Work to complete »
In the data below, count how many lines contain "custom" and give that number by itself.

(Data for the task)

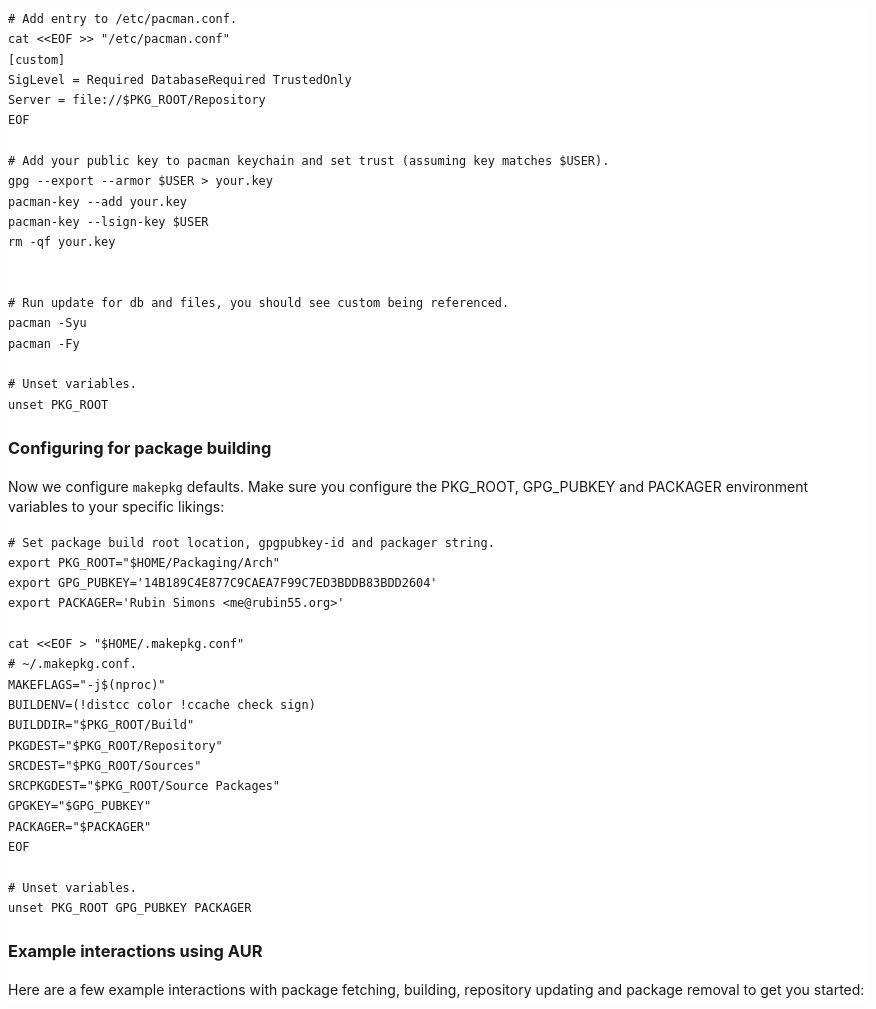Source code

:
 ```shell
# Add entry to /etc/pacman.conf.
cat <<EOF >> "/etc/pacman.conf"
[custom]
SigLevel = Required DatabaseRequired TrustedOnly
Server = file://$PKG_ROOT/Repository
EOF

# Add your public key to pacman keychain and set trust (assuming key matches $USER).
gpg --export --armor $USER > your.key
pacman-key --add your.key
pacman-key --lsign-key $USER
rm -qf your.key


# Run update for db and files, you should see custom being referenced.
pacman -Syu
pacman -Fy

# Unset variables.
unset PKG_ROOT
```

### Configuring for package building

Now we configure `makepkg` defaults. Make sure you configure the PKG_ROOT,
GPG_PUBKEY and PACKAGER environment variables to your specific likings:

```shell
# Set package build root location, gpgpubkey-id and packager string.
export PKG_ROOT="$HOME/Packaging/Arch"
export GPG_PUBKEY='14B189C4E877C9CAEA7F99C7ED3BDDB83BDD2604'
export PACKAGER='Rubin Simons <me@rubin55.org>'

cat <<EOF > "$HOME/.makepkg.conf"
# ~/.makepkg.conf.
MAKEFLAGS="-j$(nproc)"
BUILDENV=(!distcc color !ccache check sign)
BUILDDIR="$PKG_ROOT/Build"
PKGDEST="$PKG_ROOT/Repository"
SRCDEST="$PKG_ROOT/Sources"
SRCPKGDEST="$PKG_ROOT/Source Packages"
GPGKEY="$GPG_PUBKEY"
PACKAGER="$PACKAGER"
EOF

# Unset variables.
unset PKG_ROOT GPG_PUBKEY PACKAGER
```

### Example interactions using AUR

Here are a few example interactions with package fetching, building, repository
updating and package removal to get you started:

(End Data for the task)

Output of the exercise »
2